Try it |
Transcribe exactly, and only, the lines from the one containing "The object shows" through the last line of the data.

[Data for review — start]

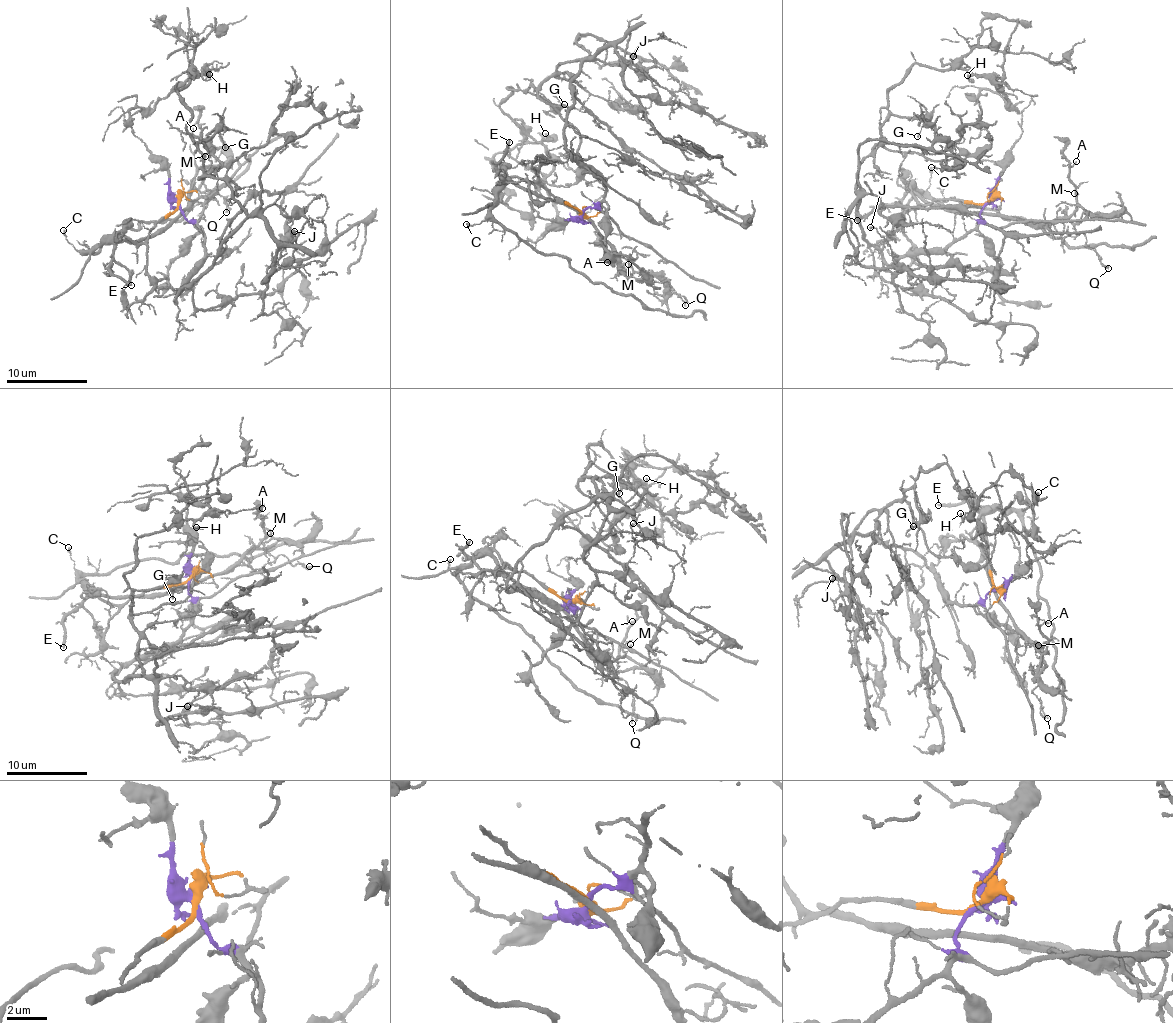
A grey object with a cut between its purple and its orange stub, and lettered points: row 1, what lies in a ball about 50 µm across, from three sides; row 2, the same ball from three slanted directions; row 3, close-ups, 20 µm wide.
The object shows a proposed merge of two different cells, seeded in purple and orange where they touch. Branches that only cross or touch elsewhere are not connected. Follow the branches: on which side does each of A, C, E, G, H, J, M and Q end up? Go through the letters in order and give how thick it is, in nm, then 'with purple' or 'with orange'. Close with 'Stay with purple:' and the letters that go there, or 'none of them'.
A: calibre 100 nm; with orange
C: calibre 160 nm; with orange
E: calibre 240 nm; with orange
G: calibre 100 nm; with purple
H: calibre 130 nm; with purple
J: calibre 130 nm; with purple
M: calibre 120 nm; with orange
Q: calibre 90 nm; with orange
Stay with purple: G, H, J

[Data for review — finish]

Answer section |
The object shows a proposed merge of two different cells, seeded in purple and orange where they touch. Branches that only cross or touch elsewhere are not connected. Follow the branches: on which side does each of A, C, E, G, H, J, M and Q end up? Go through the letters in order and give how thick it is, in nm, then 'with purple' or 'with orange'. Close with 'Stay with purple:' and the letters that go there, or 'none of them'.
A: calibre 100 nm; with orange
C: calibre 160 nm; with orange
E: calibre 240 nm; with orange
G: calibre 100 nm; with purple
H: calibre 130 nm; with purple
J: calibre 130 nm; with purple
M: calibre 120 nm; with orange
Q: calibre 90 nm; with orange
Stay with purple: G, H, J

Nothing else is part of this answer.